**ASSIGNMENT**
Render every line of the data below as a JSON list of strings, one string per line, with blank lines left out.

**PROVIDED RECORDS**
Start of Block
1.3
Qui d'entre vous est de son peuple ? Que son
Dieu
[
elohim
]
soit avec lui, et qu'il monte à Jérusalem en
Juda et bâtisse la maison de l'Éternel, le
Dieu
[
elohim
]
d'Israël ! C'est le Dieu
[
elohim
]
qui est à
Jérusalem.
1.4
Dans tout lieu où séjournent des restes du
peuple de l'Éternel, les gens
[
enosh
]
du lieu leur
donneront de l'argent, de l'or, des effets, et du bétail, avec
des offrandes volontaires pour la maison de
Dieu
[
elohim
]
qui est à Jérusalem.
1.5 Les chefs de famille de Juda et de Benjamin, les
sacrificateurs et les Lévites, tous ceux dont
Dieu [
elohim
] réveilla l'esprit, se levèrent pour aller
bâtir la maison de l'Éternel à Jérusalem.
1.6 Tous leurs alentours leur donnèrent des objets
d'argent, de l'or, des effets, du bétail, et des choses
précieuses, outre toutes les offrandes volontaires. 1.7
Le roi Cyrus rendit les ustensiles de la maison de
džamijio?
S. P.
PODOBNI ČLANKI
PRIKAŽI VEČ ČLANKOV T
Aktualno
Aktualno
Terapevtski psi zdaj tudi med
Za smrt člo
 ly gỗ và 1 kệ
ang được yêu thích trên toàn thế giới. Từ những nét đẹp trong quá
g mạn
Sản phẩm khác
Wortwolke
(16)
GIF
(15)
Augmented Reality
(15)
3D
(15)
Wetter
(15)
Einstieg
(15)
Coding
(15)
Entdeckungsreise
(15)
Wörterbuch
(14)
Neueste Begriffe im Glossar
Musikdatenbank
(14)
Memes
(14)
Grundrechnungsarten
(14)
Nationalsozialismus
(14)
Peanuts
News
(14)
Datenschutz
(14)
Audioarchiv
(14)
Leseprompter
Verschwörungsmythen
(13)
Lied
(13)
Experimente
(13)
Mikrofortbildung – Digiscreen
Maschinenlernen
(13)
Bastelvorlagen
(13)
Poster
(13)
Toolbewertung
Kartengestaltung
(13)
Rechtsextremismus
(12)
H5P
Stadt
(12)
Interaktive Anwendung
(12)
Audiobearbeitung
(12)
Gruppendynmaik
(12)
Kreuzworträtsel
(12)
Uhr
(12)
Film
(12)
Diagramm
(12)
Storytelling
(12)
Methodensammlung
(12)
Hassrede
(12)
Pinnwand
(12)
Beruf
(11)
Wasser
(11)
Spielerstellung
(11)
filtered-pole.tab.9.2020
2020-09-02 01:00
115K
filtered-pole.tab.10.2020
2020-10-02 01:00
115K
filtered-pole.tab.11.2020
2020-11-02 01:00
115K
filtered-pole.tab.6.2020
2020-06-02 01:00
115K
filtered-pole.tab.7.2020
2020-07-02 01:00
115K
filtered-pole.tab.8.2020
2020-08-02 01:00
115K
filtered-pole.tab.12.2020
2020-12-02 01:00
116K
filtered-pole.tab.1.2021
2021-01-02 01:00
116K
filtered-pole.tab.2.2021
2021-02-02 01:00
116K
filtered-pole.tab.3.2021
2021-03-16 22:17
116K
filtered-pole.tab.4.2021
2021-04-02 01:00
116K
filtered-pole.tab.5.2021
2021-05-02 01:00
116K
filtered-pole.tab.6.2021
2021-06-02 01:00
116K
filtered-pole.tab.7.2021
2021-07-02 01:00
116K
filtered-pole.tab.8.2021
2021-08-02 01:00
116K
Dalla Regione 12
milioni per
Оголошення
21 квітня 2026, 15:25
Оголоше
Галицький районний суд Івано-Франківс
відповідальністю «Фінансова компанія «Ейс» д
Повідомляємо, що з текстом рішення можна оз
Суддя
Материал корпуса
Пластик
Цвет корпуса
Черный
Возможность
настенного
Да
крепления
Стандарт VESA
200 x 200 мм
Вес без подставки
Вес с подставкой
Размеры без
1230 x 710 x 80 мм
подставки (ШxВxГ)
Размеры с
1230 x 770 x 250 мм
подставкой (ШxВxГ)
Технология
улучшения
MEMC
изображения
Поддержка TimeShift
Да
End of Block
**EXPECTED ANSWER**
[
  "1.3",
  "Qui d'entre vous est de son peuple ? Que son",
  "Dieu",
  "[",
  "elohim",
  "]",
  "soit avec lui, et qu'il monte à Jérusalem en",
  "Juda et bâtisse la maison de l'Éternel, le",
  "Dieu",
  "[",
  "elohim",
  "]",
  "d'Israël ! C'est le Dieu",
  "[",
  "elohim",
  "]",
  "qui est à",
  "Jérusalem.",
  "1.4",
  "Dans tout lieu où séjournent des restes du",
  "peuple de l'Éternel, les gens",
  "[",
  "enosh",
  "]",
  "du lieu leur",
  "donneront de l'argent, de l'or, des effets, et du bétail, avec",
  "des offrandes volontaires pour la maison de",
  "Dieu",
  "[",
  "elohim",
  "]",
  "qui est à Jérusalem.",
  "1.5 Les chefs de famille de Juda et de Benjamin, les",
  "sacrificateurs et les Lévites, tous ceux dont",
  "Dieu [",
  "elohim",
  "] réveilla l'esprit, se levèrent pour aller",
  "bâtir la maison de l'Éternel à Jérusalem.",
  "1.6 Tous leurs alentours leur donnèrent des objets",
  "d'argent, de l'or, des effets, du bétail, et des choses",
  "précieuses, outre toutes les offrandes volontaires. 1.7",
  "Le roi Cyrus rendit les ustensiles de la maison de",
  "džamijio?",
  "S. P.",
  "PODOBNI ČLANKI",
  "PRIKAŽI VEČ ČLANKOV T",
  "Aktualno",
  "Aktualno",
  "Terapevtski psi zdaj tudi med",
  "Za smrt člo",
  " ly gỗ và 1 kệ",
  "ang được yêu thích trên toàn thế giới. Từ những nét đẹp trong quá",
  "g mạn",
  "Sản phẩm khác",
  "Wortwolke",
  "(16)",
  "GIF",
  "(15)",
  "Augmented Reality",
  "(15)",
  "3D",
  "(15)",
  "Wetter",
  "(15)",
  "Einstieg",
  "(15)",
  "Coding",
  "(15)",
  "Entdeckungsreise",
  "(15)",
  "Wörterbuch",
  "(14)",
  "Neueste Begriffe im Glossar",
  "Musikdatenbank",
  "(14)",
  "Memes",
  "(14)",
  "Grundrechnungsarten",
  "(14)",
  "Nationalsozialismus",
  "(14)",
  "Peanuts",
  "News",
  "(14)",
  "Datenschutz",
  "(14)",
  "Audioarchiv",
  "(14)",
  "Leseprompter",
  "Verschwörungsmythen",
  "(13)",
  "Lied",
  "(13)",
  "Experimente",
  "(13)",
  "Mikrofortbildung – Digiscreen",
  "Maschinenlernen",
  "(13)",
  "Bastelvorlagen",
  "(13)",
  "Poster",
  "(13)",
  "Toolbewertung",
  "Kartengestaltung",
  "(13)",
  "Rechtsextremismus",
  "(12)",
  "H5P",
  "Stadt",
  "(12)",
  "Interaktive Anwendung",
  "(12)",
  "Audiobearbeitung",
  "(12)",
  "Gruppendynmaik",
  "(12)",
  "Kreuzworträtsel",
  "(12)",
  "Uhr",
  "(12)",
  "Film",
  "(12)",
  "Diagramm",
  "(12)",
  "Storytelling",
  "(12)",
  "Methodensammlung",
  "(12)",
  "Hassrede",
  "(12)",
  "Pinnwand",
  "(12)",
  "Beruf",
  "(11)",
  "Wasser",
  "(11)",
  "Spielerstellung",
  "(11)",
  "filtered-pole.tab.9.2020",
  "2020-09-02 01:00",
  "115K",
  "filtered-pole.tab.10.2020",
  "2020-10-02 01:00",
  "115K",
  "filtered-pole.tab.11.2020",
  "2020-11-02 01:00",
  "115K",
  "filtered-pole.tab.6.2020",
  "2020-06-02 01:00",
  "115K",
  "filtered-pole.tab.7.2020",
  "2020-07-02 01:00",
  "115K",
  "filtered-pole.tab.8.2020",
  "2020-08-02 01:00",
  "115K",
  "filtered-pole.tab.12.2020",
  "2020-12-02 01:00",
  "116K",
  "filtered-pole.tab.1.2021",
  "2021-01-02 01:00",
  "116K",
  "filtered-pole.tab.2.2021",
  "2021-02-02 01:00",
  "116K",
  "filtered-pole.tab.3.2021",
  "2021-03-16 22:17",
  "116K",
  "filtered-pole.tab.4.2021",
  "2021-04-02 01:00",
  "116K",
  "filtered-pole.tab.5.2021",
  "2021-05-02 01:00",
  "116K",
  "filtered-pole.tab.6.2021",
  "2021-06-02 01:00",
  "116K",
  "filtered-pole.tab.7.2021",
  "2021-07-02 01:00",
  "116K",
  "filtered-pole.tab.8.2021",
  "2021-08-02 01:00",
  "116K",
  "Dalla Regione 12",
  "milioni per",
  "Оголошення",
  "21 квітня 2026, 15:25",
  "Оголоше",
  "Галицький районний суд Івано-Франківс",
  "відповідальністю «Фінансова компанія «Ейс» д",
  "Повідомляємо, що з текстом рішення можна оз",
  "Суддя",
  "Материал корпуса",
  "Пластик",
  "Цвет корпуса",
  "Черный",
  "Возможность",
  "настенного",
  "Да",
  "крепления",
  "Стандарт VESA",
  "200 x 200 мм",
  "Вес без подставки",
  "Вес с подставкой",
  "Размеры без",
  "1230 x 710 x 80 мм",
  "подставки (ШxВxГ)",
  "Размеры с",
  "1230 x 770 x 250 мм",
  "подставкой (ШxВxГ)",
  "Технология",
  "улучшения",
  "MEMC",
  "изображения",
  "Поддержка TimeShift",
  "Да"
]